● **TEXT EXCERPT**
So now the question is, how do these machines work, and what do we need to give them in order to get our desired output? In other words, how should we describe our board to these circuit-printing machines? Decades ago, engineers asked these questions from themselves too, so they decided that they need to design a description-language for it. The description-language would tell the board-printing-machine exactly how the copper lanes should be printed on the board. That way, the electronic-circuit-design software could output a file containing the circuit description that could be shipped to manufacturers that are able to do all the complexities of printing circuits for us, using their machines.
One of the most famous languages designed for exactly this purpose is named Gerber, and in the next sections we are going to try to generate a Gerber file describing the physical version of our Brainfuck computer, again using a pure Python script. Let's dive in!
As you might have guessed, Gerber is somehow a graphical file format, since it describes an image that should be printed on a board. The difference is that Gerber files describe an image is printed via copper-metal, as oppsed to regular printing, where colorful inks and materials are involved.

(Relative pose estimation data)

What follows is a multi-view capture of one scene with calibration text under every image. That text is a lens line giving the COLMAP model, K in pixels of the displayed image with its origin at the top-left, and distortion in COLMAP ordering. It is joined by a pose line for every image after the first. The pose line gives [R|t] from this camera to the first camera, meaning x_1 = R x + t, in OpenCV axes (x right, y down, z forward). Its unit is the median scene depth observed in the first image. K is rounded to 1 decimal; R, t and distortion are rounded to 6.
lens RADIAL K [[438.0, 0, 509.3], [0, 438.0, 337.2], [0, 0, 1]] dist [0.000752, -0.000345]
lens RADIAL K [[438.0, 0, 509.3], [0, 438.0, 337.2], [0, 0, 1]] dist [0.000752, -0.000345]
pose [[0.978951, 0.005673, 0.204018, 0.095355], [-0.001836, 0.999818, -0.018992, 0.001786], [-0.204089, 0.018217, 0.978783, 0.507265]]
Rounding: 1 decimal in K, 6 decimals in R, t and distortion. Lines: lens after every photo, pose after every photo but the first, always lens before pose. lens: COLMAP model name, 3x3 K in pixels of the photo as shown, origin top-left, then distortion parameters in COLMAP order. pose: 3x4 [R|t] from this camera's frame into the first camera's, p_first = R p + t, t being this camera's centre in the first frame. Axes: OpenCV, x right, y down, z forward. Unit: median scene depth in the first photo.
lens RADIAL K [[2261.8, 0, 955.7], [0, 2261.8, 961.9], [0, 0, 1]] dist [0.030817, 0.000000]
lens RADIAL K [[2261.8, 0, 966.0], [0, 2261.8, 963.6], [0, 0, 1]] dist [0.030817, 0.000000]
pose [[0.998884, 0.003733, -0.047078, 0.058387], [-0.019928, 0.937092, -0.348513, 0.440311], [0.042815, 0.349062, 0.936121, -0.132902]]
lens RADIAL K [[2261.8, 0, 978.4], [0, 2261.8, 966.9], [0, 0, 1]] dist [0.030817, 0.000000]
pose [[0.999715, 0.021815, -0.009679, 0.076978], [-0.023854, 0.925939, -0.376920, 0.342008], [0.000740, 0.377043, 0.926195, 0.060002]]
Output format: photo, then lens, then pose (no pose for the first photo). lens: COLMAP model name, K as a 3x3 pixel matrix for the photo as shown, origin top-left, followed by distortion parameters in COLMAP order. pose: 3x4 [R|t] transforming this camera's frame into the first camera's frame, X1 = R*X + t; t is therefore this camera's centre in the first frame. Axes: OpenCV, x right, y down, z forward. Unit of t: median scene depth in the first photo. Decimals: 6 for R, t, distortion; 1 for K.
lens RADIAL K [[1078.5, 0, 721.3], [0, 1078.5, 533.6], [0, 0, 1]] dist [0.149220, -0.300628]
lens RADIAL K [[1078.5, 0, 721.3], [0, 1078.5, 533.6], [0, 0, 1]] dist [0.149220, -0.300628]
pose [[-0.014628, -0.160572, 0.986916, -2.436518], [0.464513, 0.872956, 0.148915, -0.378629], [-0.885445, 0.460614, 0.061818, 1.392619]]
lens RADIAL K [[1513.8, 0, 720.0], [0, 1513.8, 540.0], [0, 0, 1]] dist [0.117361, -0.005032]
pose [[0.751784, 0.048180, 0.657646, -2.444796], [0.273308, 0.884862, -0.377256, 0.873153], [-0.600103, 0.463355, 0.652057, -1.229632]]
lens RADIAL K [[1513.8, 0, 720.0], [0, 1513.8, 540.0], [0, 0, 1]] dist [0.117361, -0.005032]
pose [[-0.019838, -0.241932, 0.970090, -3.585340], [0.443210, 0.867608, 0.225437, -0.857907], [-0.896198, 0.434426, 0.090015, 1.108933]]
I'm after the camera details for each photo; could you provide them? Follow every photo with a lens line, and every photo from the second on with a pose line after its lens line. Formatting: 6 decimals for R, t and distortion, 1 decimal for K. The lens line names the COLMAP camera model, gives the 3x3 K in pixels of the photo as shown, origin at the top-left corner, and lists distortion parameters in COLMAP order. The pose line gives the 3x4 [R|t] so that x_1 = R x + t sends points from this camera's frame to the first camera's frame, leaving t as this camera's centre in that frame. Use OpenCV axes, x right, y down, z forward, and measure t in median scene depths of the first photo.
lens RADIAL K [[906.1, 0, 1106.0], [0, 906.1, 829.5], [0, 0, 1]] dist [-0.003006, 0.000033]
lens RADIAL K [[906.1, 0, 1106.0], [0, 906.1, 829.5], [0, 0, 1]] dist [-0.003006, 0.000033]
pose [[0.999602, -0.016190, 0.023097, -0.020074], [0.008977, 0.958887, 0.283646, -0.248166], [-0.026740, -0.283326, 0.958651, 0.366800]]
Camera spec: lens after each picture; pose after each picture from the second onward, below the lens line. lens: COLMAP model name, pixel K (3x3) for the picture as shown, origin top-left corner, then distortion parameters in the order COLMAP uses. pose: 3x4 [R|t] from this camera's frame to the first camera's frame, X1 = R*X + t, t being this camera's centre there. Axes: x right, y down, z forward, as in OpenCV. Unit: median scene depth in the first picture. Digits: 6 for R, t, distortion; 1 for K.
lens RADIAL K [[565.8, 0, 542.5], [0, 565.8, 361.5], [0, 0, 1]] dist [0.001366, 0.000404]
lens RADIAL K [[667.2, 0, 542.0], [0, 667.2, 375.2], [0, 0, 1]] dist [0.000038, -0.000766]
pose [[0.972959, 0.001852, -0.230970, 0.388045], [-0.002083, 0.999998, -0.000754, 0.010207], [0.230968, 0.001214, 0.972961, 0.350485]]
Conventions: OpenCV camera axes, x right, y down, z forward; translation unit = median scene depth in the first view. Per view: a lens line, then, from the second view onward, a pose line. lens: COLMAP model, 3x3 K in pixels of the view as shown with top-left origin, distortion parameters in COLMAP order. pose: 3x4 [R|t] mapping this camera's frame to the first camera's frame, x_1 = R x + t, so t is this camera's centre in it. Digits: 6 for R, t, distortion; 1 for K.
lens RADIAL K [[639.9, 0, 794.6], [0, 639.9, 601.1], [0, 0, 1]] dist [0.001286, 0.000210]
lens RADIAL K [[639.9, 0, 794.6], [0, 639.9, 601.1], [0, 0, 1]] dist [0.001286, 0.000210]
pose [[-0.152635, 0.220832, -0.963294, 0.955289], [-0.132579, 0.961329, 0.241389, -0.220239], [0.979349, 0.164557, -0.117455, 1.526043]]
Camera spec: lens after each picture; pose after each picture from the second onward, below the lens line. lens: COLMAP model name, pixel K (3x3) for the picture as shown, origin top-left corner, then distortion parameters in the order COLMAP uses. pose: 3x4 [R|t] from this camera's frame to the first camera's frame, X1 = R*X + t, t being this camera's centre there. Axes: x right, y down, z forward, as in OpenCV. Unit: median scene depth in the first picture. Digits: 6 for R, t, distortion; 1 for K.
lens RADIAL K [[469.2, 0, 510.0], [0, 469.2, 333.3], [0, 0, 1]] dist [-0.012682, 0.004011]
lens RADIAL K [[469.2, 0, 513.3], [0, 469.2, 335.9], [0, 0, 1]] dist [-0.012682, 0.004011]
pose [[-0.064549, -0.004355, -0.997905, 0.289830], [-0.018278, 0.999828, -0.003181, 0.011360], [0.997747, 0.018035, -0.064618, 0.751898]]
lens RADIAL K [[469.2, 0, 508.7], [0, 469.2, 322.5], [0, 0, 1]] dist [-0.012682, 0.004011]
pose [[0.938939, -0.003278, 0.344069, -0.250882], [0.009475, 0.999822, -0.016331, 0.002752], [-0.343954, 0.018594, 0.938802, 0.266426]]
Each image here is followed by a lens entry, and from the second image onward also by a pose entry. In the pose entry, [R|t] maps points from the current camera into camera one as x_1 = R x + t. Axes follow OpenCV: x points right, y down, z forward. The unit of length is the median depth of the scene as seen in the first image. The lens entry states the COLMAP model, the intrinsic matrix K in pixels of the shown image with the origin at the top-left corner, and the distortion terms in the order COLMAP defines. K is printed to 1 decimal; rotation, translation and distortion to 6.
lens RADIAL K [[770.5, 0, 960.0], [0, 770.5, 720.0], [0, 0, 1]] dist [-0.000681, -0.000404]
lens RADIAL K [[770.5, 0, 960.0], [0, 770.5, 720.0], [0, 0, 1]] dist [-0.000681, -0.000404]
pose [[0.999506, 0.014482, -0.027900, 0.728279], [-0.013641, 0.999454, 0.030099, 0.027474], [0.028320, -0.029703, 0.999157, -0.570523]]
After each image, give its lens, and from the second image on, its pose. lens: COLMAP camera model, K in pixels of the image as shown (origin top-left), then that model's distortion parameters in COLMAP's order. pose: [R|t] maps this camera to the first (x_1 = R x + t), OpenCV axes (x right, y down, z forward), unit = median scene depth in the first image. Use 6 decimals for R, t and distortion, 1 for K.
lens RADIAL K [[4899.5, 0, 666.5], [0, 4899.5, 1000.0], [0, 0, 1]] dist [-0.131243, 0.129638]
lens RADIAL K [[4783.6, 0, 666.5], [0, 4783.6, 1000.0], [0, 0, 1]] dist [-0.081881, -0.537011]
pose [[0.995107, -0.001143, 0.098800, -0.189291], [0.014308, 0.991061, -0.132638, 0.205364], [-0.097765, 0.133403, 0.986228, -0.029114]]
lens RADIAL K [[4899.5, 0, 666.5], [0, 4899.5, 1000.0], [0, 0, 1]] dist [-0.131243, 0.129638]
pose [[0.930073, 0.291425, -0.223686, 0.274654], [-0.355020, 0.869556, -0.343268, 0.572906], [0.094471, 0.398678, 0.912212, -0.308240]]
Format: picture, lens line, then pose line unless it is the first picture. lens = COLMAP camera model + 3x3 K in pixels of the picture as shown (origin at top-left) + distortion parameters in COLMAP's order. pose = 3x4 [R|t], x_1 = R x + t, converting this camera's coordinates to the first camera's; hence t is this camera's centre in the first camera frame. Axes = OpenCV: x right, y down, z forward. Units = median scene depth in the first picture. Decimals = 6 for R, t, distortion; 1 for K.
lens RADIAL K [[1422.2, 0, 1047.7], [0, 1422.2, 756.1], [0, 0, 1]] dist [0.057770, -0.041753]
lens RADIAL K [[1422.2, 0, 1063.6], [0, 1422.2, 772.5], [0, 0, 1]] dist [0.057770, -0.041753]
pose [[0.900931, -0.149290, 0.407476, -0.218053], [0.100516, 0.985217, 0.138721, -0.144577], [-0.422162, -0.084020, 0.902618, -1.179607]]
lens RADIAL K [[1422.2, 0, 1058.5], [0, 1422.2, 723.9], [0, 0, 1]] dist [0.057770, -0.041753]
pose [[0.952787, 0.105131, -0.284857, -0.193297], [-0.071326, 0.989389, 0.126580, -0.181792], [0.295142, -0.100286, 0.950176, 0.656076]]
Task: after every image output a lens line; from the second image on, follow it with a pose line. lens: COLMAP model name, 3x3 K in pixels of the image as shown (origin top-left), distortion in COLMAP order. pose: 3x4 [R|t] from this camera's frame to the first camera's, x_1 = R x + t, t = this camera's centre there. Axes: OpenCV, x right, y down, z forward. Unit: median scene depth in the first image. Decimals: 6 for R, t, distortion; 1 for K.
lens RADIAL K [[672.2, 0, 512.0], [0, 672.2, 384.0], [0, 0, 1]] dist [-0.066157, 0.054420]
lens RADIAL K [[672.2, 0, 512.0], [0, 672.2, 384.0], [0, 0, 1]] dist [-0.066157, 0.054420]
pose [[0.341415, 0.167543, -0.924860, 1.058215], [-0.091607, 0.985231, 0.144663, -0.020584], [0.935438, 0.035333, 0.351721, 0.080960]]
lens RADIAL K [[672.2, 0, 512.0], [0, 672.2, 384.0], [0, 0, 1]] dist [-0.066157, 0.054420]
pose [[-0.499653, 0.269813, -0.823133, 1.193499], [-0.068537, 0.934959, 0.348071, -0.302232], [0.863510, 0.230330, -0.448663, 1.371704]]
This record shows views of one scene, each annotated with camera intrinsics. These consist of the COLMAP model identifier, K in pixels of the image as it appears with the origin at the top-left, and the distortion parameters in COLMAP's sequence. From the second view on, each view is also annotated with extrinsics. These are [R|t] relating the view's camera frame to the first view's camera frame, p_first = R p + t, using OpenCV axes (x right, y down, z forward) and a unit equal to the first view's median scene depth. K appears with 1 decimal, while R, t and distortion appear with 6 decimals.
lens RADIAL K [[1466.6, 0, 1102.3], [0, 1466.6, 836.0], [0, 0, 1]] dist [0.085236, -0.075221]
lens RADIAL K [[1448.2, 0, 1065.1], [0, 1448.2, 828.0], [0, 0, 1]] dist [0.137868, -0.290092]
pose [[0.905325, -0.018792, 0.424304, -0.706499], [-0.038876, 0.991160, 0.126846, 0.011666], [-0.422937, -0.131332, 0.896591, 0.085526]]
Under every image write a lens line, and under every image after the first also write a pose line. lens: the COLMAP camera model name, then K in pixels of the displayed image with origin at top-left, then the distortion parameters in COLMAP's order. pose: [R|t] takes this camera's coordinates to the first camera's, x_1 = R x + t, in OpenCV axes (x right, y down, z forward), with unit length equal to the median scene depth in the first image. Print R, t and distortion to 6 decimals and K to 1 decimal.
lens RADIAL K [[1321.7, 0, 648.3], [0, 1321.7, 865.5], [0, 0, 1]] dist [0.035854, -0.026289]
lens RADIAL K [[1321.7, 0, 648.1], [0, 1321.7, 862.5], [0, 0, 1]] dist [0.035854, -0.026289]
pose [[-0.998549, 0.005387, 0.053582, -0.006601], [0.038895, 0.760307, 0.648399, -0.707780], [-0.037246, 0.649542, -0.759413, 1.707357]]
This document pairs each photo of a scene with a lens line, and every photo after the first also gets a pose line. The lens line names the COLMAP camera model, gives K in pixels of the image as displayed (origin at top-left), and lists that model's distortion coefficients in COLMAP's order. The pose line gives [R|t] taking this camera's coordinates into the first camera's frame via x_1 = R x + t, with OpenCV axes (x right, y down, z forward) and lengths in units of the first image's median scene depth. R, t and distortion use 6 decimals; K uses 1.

● **EXERCISE AIM**
Answer these questions from the text on Gerber files:
1. What did engineers decide to design decades ago?
2. Which famous language was designed for this purpose?
3. With what material is a Gerber image printed on a board?

● **RESPONSE AREA**
1. A description-language for board-printing machines.
2. Gerber.
3. Copper metal.